Top of Data for this exercise
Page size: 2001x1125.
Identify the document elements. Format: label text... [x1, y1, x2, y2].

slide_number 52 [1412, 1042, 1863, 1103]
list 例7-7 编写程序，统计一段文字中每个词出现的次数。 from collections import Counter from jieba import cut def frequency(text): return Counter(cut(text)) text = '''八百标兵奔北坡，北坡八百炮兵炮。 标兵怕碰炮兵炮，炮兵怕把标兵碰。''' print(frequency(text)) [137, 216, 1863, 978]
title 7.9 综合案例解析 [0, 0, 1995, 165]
Bottom of Data for this exercise
• Task prompt: With nothing added or dropped, write out every entry.

• Reply to the exercise:
Page size: 2001x1125.
Identify the document elements. Format: label text... [x1, y1, x2, y2].

slide_number 52 [1412, 1042, 1863, 1103]
list 例7-7 编写程序，统计一段文字中每个词出现的次数。 from collections import Counter from jieba import cut def frequency(text): return Counter(cut(text)) text = '''八百标兵奔北坡，北坡八百炮兵炮。 标兵怕碰炮兵炮，炮兵怕把标兵碰。''' print(frequency(text)) [137, 216, 1863, 978]
title 7.9 综合案例解析 [0, 0, 1995, 165]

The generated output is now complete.